無理やり利点を考えるなら、誰かに『付与』できるようになったってところか? そんな時が来るのか分からんがな。
それはさておき、この十日間で変わったものはなにも『栄光の手』だけではない。
その最たるものが『鑑定詐称』、ホムンクルスがヤパンに潜入する際に使用されていたとされるスキルだ。
本当なら、この旅を始めるまでに実装しようとしていた。が、単純に間に合わなかった。
何と言っても、そこに至る手順がまあ、厄介だったからな。
元々持っている『鑑定妨害』を『分解』、再『創造』。その過程で『鑑定』に対するダミー情報をねじ込む。
で、試作できたら、今度は自分で自分を『鑑定』する。それを、成功したと言えるものができるまで何度も何度も繰り返す……。
これだけに費やした時間は一週間。思いのほか、時間が掛かったものだ。
しかし、その甲斐あって今の俺は『鑑定』されても犬。何の変哲もない犬だ。
万が一、テンプルムに『鑑定』持ちがいたとしても、何も恐れるものは無い。犬として振る舞っている限り、正体がバレることは無いだろう。
しかし、『鑑定詐称』ができても終わりじゃない。次は、ホムンクルスを看破する『鑑定』が必要となる。
とはいっても、それには大した手間は掛かっていないけどな。
『鑑定詐称』を自力で使った俺なのだ。その過程でダミー情報を判別する方法も見つけている。
それを俺の『慧眼』にぶち込めば、はいおしまい。
ダミーでも何でも『鑑定』可能な『慧眼』の完成だ。これでもう、人間に扮したホムンクルスを見落とすこともないだろう。
それをもって、この旅の準備が本当に完了した。
あとはテンプルムに辿り着くのみ……なんだけど。
(いかーん、ランドモアを見るとついつい捕獲してしまう)
と、たった今、百一羽めのランドモアを捕獲してしまった。
いい加減、捕獲をやめて進むことに集中せねば、いくら経ってもテンプルムに着かんぞ、これは。
だけどまあ、そんな心配はいらんだろうな。
俺の心を乱すランドモアの気配も随分と減った。
俺が乱獲したからじゃないぞ? 東へ進むにつれて、魔獣の気配そのものが減っているのだ。

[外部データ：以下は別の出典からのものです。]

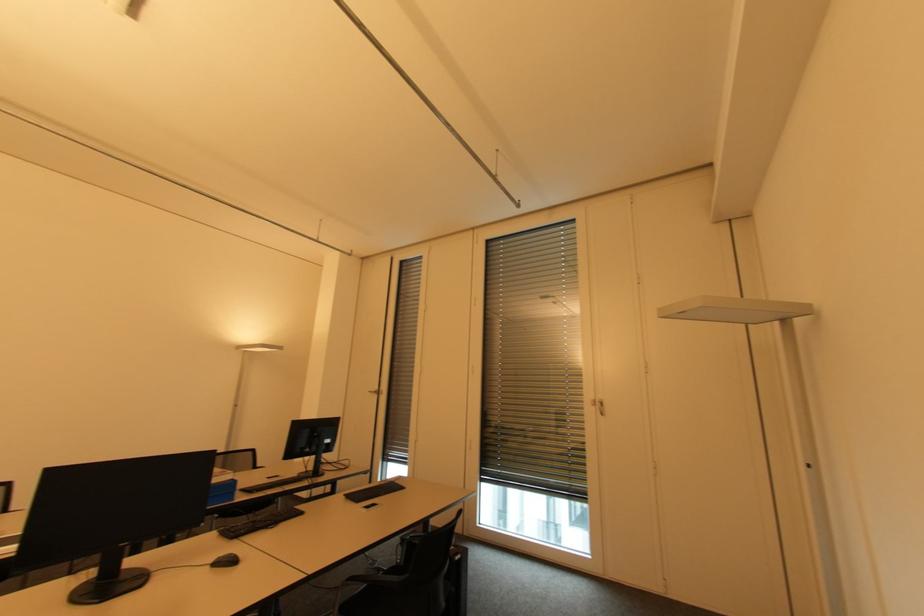
Find where to sit the chair sitting surface. Please return your answer as a coordinate pair (x, y).

(390, 594)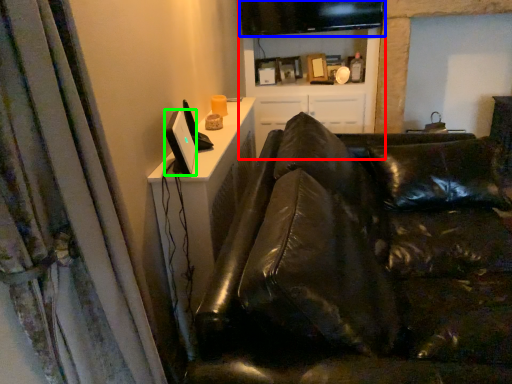
Question: Which is farther away from entertainment center (highlighted by a red box)? computer monitor (highlighted by a blue box) or computer monitor (highlighted by a green box)?

Choices:
 (A) computer monitor
 (B) computer monitor

Answer: (B)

(いよいよ、テンプルムに近付いてるってことなのかね……)
実際のところ、魔獣が減るのとテンプルムに関係があるのかどうかは分からない。が、無関係な気もしない。
ともすれば、ここらで今一度、気を引き締め直す方が良いだろう。
(不意に人と出くわす可能性も考慮すれば、移動も歩きだな。目に見えるスキルは使用しない。とにもかくにも察知系スキルに重点を置いて、と)
そう考えた矢先に。
(……ん? 今までとは違う気配がする)
察知の範囲が広がったせいか、変わった気配を感知した。
魔獣とも少し違う。どちらかといえば、コボルトやトードマン寄り。
だけど、もっとこう……淀んだ感じ? あんまり良い印象の無い気配だ。
それが五つ。五匹か。
他に感じる気配は無し。ちょっと近付いてみるか。
そう思い、俺は気配を悟られないように風上からソロリソロリと接近することにした。念のために『消音』を発動させながら。

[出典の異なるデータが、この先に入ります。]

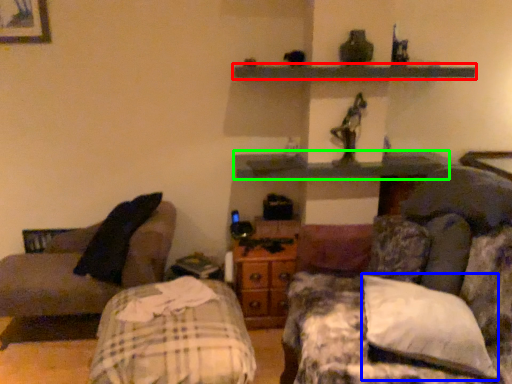
Question: Which object is positioned farthest from shelf (highlighted by a red box)? Select from pillow (highlighted by a blue box) and shelf (highlighted by a green box).

Choices:
 (A) pillow
 (B) shelf

Answer: (A)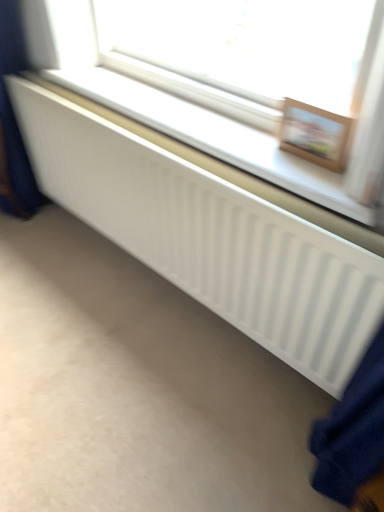
Question: In terms of height, does wooden picture frame at upper right look taller or shorter compared to white matte radiator at center?

Choices:
 (A) short
 (B) tall

Answer: (B)

Question: Would you say wooden picture frame at upper right is to the left or to the right of white matte radiator at center in the picture?

Choices:
 (A) right
 (B) left

Answer: (A)

Question: In terms of size, does wooden picture frame at upper right appear bigger or smaller than white matte radiator at center?

Choices:
 (A) big
 (B) small

Answer: (B)

Question: From the image's perspective, is white matte radiator at center above or below wooden picture frame at upper right?

Choices:
 (A) below
 (B) above

Answer: (B)

Question: Is white matte radiator at center wider or thinner than wooden picture frame at upper right?

Choices:
 (A) wide
 (B) thin

Answer: (A)

Question: From a real-world perspective, is white matte radiator at center physically located above or below wooden picture frame at upper right?

Choices:
 (A) below
 (B) above

Answer: (A)

Question: Is white matte radiator at center in front of or behind wooden picture frame at upper right in the image?

Choices:
 (A) front
 (B) behind

Answer: (A)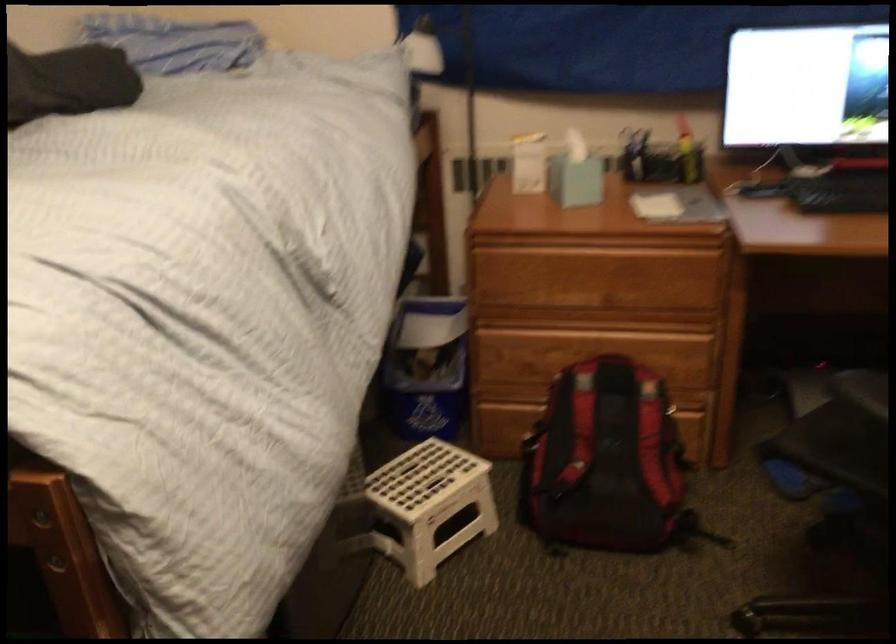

しかし、どうやらそれは慎重になり過ぎてたのかもしれないな。
近付けばすぐに分かった。この気配、懐かしのあいつらだ。
(やっぱりゴブリンか。久しぶりに見たな)
小柄な体躯、緑の肌に目立つワシ鼻。草の隙間からでも確認できる身体的特徴が、俺の記憶にあるゴブリンのそれと合致している。

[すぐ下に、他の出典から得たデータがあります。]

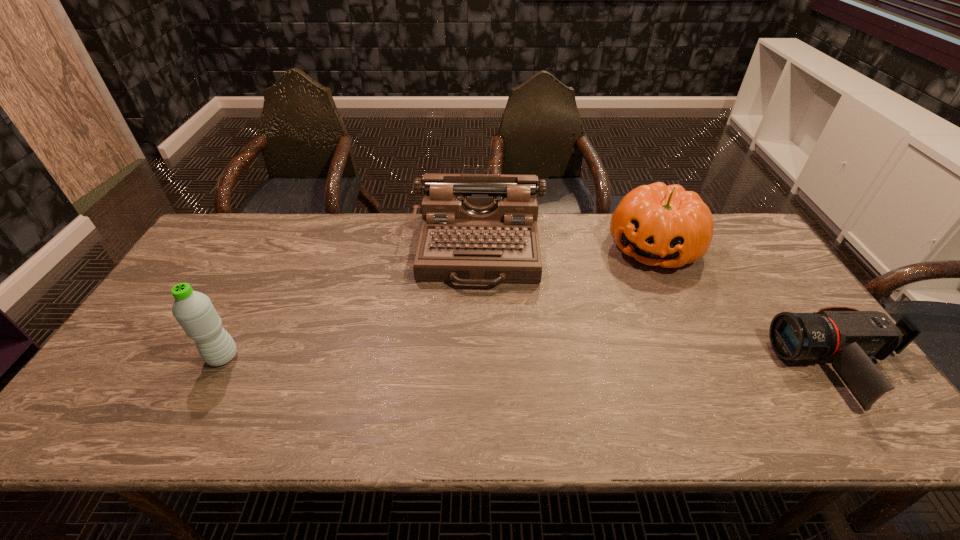
The image size is (960, 540). In order to click on free space located 0.180m on the keyboard of the second object from left to right in this screenshot , I will do `click(475, 342)`.

This screenshot has width=960, height=540. Find the location of `free region located 0.080m on the keyboard of the second object from left to right`. free region located 0.080m on the keyboard of the second object from left to right is located at coordinates (476, 313).

What are the coordinates of `blank area located 0.240m on the carved face of the second object from right to left` in the screenshot? It's located at (614, 327).

The height and width of the screenshot is (540, 960). Find the location of `vacant point located on the carved face of the second object from right to left`. vacant point located on the carved face of the second object from right to left is located at coordinates (610, 337).

At what (x,y) coordinates should I click in order to perform the action: click on free space located on the carved face of the second object from right to left. Please return your answer as a coordinate pair (x, y). Looking at the image, I should click on (636, 284).

Locate an element on the screen. The height and width of the screenshot is (540, 960). typewriter that is at the far edge is located at coordinates (478, 229).

This screenshot has height=540, width=960. I want to click on pumpkin present at the far edge, so click(x=657, y=224).

Where is `water bottle that is at the near edge`? The height and width of the screenshot is (540, 960). water bottle that is at the near edge is located at coordinates (194, 311).

At what (x,y) coordinates should I click in order to perform the action: click on camcorder present at the near edge. Please return your answer as a coordinate pair (x, y). Looking at the image, I should click on (851, 339).

Find the location of a particular element. Image resolution: width=960 pixels, height=540 pixels. object that is positioned at the right edge is located at coordinates (851, 339).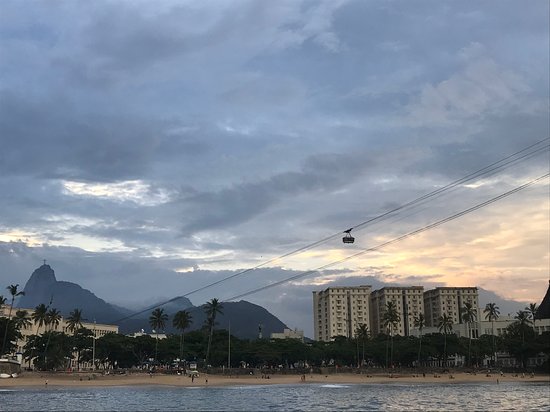
Locate an element on the screen. The width and height of the screenshot is (550, 412). statue is located at coordinates (43, 262).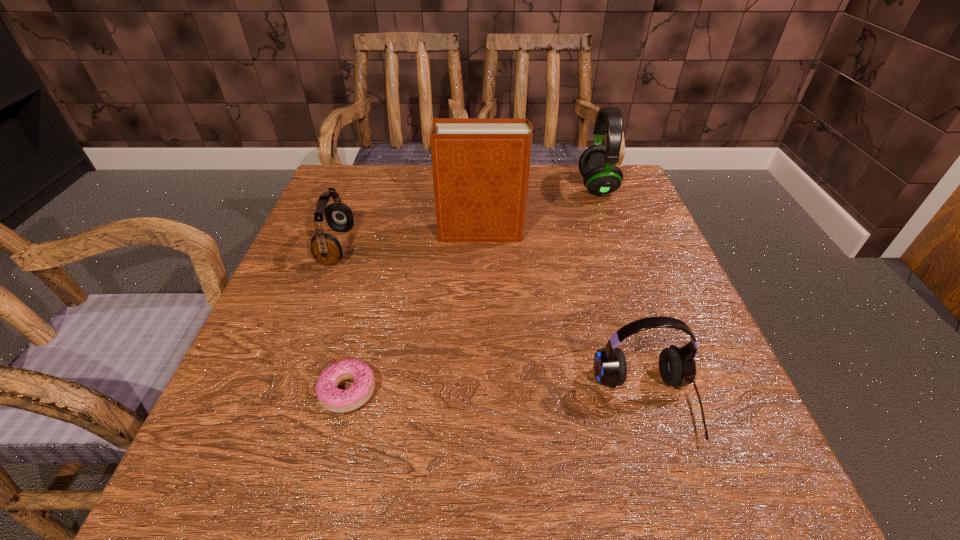
The width and height of the screenshot is (960, 540). I want to click on vacant area situated on the open cover of the tallest object, so click(308, 232).

Where is `free space located on the open cover of the tallest object`? free space located on the open cover of the tallest object is located at coordinates pyautogui.click(x=308, y=232).

Where is `vacant area located 0.290m on the ear cups of the fourth shortest object`? vacant area located 0.290m on the ear cups of the fourth shortest object is located at coordinates (464, 186).

Identify the location of vacant area located on the ear cups of the fourth shortest object. (428, 186).

What are the coordinates of `vacant position located 0.380m on the ear cups of the fourth shortest object` in the screenshot? It's located at (428, 186).

At what (x,y) coordinates should I click in order to perform the action: click on vacant region located on the ear cushions of the nearest headset. Please return your answer as a coordinate pair (x, y). The width and height of the screenshot is (960, 540). Looking at the image, I should click on (671, 483).

This screenshot has height=540, width=960. Identify the location of vacant point located on the ear cups of the leftmost headset. (394, 246).

This screenshot has height=540, width=960. I want to click on free region located 0.210m on the right of the shortest object, so click(512, 392).

This screenshot has width=960, height=540. Find the location of `object at the far edge`. object at the far edge is located at coordinates (597, 164).

Locate an element on the screen. The width and height of the screenshot is (960, 540). object present at the near edge is located at coordinates (677, 367).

さらっと『鑑定』しても、ただのゴブリン。ホブゴブリンでもなければゴブリンメイジでもない、五匹が五匹とも平ゴブリンのようだ。
しかし、何でこんなところにゴブリンが?
何かに追われてるような様子も無ければ、何かを追ってる様子でもない。こんな平原でいきなりゴブリンを発見する意味が分からん。住んでんのか? 平原に。
うーん……考えても分からん。だったら、尾行すれば良いだけのことだ。
幸い、ゴブリンは察知系スキルを持っていない。
やつらの嗅覚が如何ほどか分からんが、風下に位置するように気を付けていれば問題無し。視界に入らなければ、俺に気が付くことはないだろう。
最悪見つかってしまっても、一旦逃げて、また尾行し直せば良いだけだしな。
よし、そんじゃあいっちょ尾行ミッションといきますか。